"How big of a disaster is this, on a scale of 9 to 10?" —Joan Callamezzo
Folks, I'm at the end of my rope with the animals. I really don't have the perspective right now to discern if this is how they always are and it just bothers me more, or if they're acting up because they sense the upcoming changes, but either way I'm over it.
Bonnie and Zoe "cuddling" on our bed their Playhouse of Horrors.
Cody and Bonnie have yet to make friends with the new dogs in our new backyard-neighbor's house, even though they've lived there for over two months. Every time all the dogs are out in the two yards simultaneously, they meet at the fence for a quick run-through of The Dogpocalypse. It's to the point that Bonnie frequently begs to go outside just so she can stand on the porch and bark in their general direction.
Cody persists in his belief that he's just a human who poops outside and therefore can't stand to be in our enormous, beautiful, fenced yard in this glorious weather for more than four minutes at a time. After that, he comes to the back door and pounds on it—that's not an exaggeration—while whining until I let him back in. And he's been sassing me. The other day, while I repeatedly warned him not to, he looked me in the eyes and knocked two throw pillows off the couch so he could get up and pretend to lick his paw when what he really wanted to do was lick the couch itself. He knows how I feel about the throw pillows.
Nighttime, though, is a repeated battle that I never win. At this stage in pregnancy, getting and staying comfortable can be a challenge. But the animals add a level of awfulness that have me on the brink of throwing everybody out of the house altogether.
Cody's favorite wee hours activity alternates between licking himself loudly and long, literally waking me up to a disgusting squelching sound—if it were on a noise machine, would be called Gurgling Swamp—and pacing the room and the hall, occasionally looking out the window to growl at the dust particles he's disturbed when nosing through the blinds.
Once Bonnie hears Cody doing anything, she's up, because her Indefatigable Enthusiasm for Life won't let her stay in bed if there's a swamp to explore or a dust bunny to chastise. Her most annoying quality, though, is nighttime licking. One night last week I woke up because my foot was on a wet patch: She had licked "her paw" so much that an eight-inch Circle of Dampness had penetrated the quilt and both layers of our sheets. When I yelled at her then shoved her over to Noah's side of the bed, she proceeded to do the same thing over there.
Taking a much-needed nap since they spend so many hours keeping me awake during the night.
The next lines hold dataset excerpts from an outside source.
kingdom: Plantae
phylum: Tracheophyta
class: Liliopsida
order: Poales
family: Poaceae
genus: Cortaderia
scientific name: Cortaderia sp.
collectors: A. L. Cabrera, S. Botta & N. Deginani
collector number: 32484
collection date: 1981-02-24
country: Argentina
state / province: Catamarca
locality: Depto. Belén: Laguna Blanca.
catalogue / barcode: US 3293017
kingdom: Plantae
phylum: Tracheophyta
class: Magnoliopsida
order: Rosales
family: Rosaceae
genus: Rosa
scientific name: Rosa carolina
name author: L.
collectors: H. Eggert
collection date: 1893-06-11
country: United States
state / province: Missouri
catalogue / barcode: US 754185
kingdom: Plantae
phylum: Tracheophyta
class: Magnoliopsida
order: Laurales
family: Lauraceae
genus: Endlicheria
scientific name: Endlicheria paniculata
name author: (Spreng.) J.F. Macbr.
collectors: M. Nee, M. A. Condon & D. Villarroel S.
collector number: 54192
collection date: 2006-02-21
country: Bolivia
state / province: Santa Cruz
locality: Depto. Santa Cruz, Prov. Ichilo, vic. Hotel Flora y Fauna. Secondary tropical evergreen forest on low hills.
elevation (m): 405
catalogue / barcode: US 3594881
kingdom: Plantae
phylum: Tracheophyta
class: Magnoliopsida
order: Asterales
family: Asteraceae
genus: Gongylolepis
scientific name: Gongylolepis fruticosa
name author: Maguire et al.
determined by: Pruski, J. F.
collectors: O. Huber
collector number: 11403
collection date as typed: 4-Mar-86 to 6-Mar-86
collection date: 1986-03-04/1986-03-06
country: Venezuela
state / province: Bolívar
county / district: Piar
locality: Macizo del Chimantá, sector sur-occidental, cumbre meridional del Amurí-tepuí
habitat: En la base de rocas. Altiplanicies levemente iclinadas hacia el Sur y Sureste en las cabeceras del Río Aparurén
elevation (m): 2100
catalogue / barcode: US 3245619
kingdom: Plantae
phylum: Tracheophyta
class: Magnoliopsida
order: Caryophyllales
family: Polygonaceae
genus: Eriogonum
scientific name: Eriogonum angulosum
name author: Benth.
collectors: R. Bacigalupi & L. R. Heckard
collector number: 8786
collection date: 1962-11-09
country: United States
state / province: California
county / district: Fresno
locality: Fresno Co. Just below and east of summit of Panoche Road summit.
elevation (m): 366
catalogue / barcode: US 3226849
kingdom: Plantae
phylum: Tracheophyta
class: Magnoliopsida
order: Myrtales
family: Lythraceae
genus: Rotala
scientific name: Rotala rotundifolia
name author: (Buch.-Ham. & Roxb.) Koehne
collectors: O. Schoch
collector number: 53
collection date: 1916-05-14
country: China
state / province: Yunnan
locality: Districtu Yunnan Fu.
The cat might be the worst offender because not only is she a nuisance herself, she's also an instigator. The dogs can't relax when she's haughtily flaunting her antics, and haughtily flaunting her antics is her favorite activity of day or night. The greatest trick she performs, though, is barfing from high places, such as sitting on our linens trunk and horking over the side onto the floor at 2 a.m. Last night's performance was especially classic, since she vommed onto a pillow Noah had tossed on the floor. Then when we throw her out and close the bedroom door, within two hours she stands outside and mewls into what I think is a megaphone she keeps handy for just that purpose until Noah either lets her back in our room or (my personal preference) throws her outside and comes back to bed.
Zoe the cat has been on a Three Strikes You're Out policy (with a two-strike handicap) for some time now. If she appears to be considering a jump into the bathroom sink (where she sometimes enjoys a good pee)? Strike three, she's outside. If she begins meowing loudly or acting like she forgets where her food bowl is? Strike three, she's outside. I'm thinking of considering dusk as a strike three, because although she has no power over the revolutions of the Earth and Sun in the cosmos, she certainly takes advantage of them.
I think it's time to apply the Two-Strike-Handicapped Three Strikes You're Out policy with the dogs. I simply must get more sleep. They would have a pin turned in their noses, as my Irish kin would say, but I don't care. They can sleep in the living room or the office until further notice. And I may even get them an early Christmas present: citronella anti-bark collars. Because nothing says shut the heck up like a spray of lemon scent to the face.